The following two stories remind us not only why it is important to keep all chemicals properly labelled in your shop, but also to have your props crew meticulously check their presets before the show.
From The New York Times, July 6, 1902:
The reminiscences of J. H. Stoddart recall an experience which came near being his undoing. It was during the run of “A Celebrated Case,” in 1878, in which Mr. Stoddart played the role of the Sergeant.

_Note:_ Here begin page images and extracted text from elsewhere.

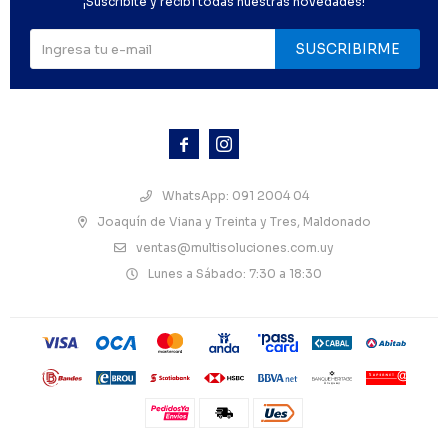
¡Suscribite y recibí todas nuestras novedades!
SUSCRIBIRME



WhatsApp: 091 2004 04
Joaquín de Viana y Treinta y Tres, Maldonado
ventas@multisoluciones.com.uy
Lunes a Sábado: 7:30 a 18:30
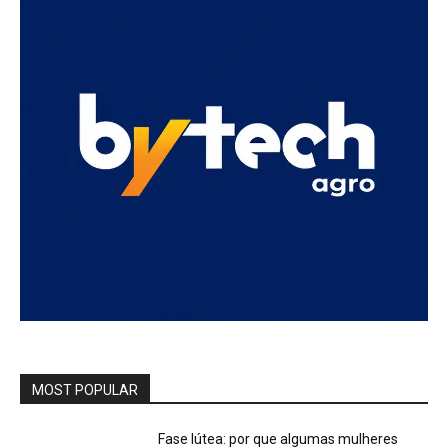
MOST POPULAR
Fase lútea: por que algumas mulheres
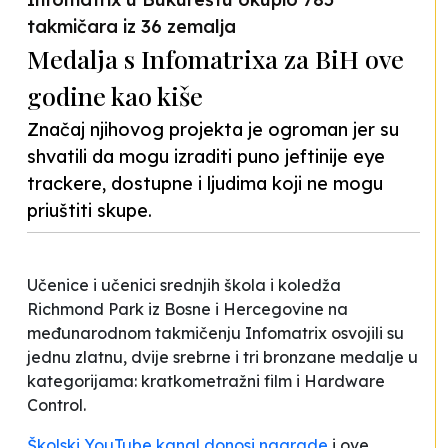
takmičara iz 36 zemalja
Medalja s Infomatrixa za BiH ove
godine kao kiše
Značaj njihovog projekta je ogroman jer su
shvatili da mogu izraditi puno jeftinije eye
trackere, dostupne i ljudima koji ne mogu
priuštiti skupe.
Učenice i učenici srednjih škola i koledža
Richmond Park iz Bosne i Hercegovine na
međunarodnom takmičenju Infomatrix osvojili su
jednu zlatnu, dvije srebrne i tri bronzane medalje u
kategorijama: kratkometražni film i Hardware
Control.
Školski YouTube kanal donosi nagrade
i ove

“I have reason to remember his character,” writes the actor. “In the prologue I had a scene with Mrs. Booth, who played wife of Jean Renaud, the hero, in the course of which she was supposed to give me, as the Sergeant, a cup of wine, which I had to swallow. It so happened that the property man had been using kerosene on the stage during the day, and had left the bottle containing that liquid upon the dresser, where Mrs. Booth was in the habit of finding the drink for the Sergeant. During the business she poured a full cup from this bottle, handed it to me, and I swallowed the contents at a gulp.
“‘Oh, Lord!’ I said, as I received the potion.

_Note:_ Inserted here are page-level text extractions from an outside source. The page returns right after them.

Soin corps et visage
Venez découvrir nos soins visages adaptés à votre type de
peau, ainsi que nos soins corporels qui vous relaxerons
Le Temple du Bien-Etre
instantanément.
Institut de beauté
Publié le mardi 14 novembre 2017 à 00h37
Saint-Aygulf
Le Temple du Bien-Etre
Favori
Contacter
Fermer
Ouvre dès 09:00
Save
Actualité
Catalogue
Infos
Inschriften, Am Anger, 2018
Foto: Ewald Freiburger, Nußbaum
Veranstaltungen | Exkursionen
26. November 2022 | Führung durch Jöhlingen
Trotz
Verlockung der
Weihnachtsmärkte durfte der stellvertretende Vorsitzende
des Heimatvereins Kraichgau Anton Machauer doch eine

“‘What have I done?’ asked Mrs. Booth under her breath.
“I could only gasp out ‘Kerosene!’ and made a hasty exit. For almost a week every one who came within range of my breath sniffed and inquired if I detected the odor of coal oil.”
From The New York Times, February 14, 1922:
Miss Christine Norman appeared in her part in “The Nest” at the Forty-eighth Street Theatre at the holiday matinee yesterday afternoon and, presumably, will continue to appear for the duration of the play, but for some time last Saturday night and Sunday it was doubtful when, if ever, she would come back to the stage. She had looked upon property wine when it was not property wine and found that not even stage beverages are always harmless these days.
In the first act of “The Nest” Miss Norman drinks two glasses of supposed champagne. Usually she tosses them off with every evidence of relish, one almost immediately after the other. But at last Saturday evening’s performance the first glass almost choked her. It burned and she gasped, hardly able to continue her role. When she was offered the second glass, according to the text of the play, she hurriedly improvised the line “No, thank you, no more!” and the audience did not know why she was so emphatic. They merely thought that she did not want another drink, and she didn’t, for the “champagne” she had drunk was furniture polish. An assistant property man had made a mistake and put the wrong bottle where the maid, who brought it on the stage, usually found a bottle containing a harmless liquid that looked like champagne.
Although Miss Norman was made ill by the furniture polish, she fought through the performance without betraying her condition to the audience. When she reached her home Saturday night she sent for Dr. Elliott C. Burrows of 1 West Sixty-ninth Street, who found her suffering acutely and said that only the oil in the polish, which counteracted the effect of the other chemicals, had prevented a critical and perhaps fatal illness. As it was, Miss Norman spent some bad hours, and was still shaky yesterday afternoon.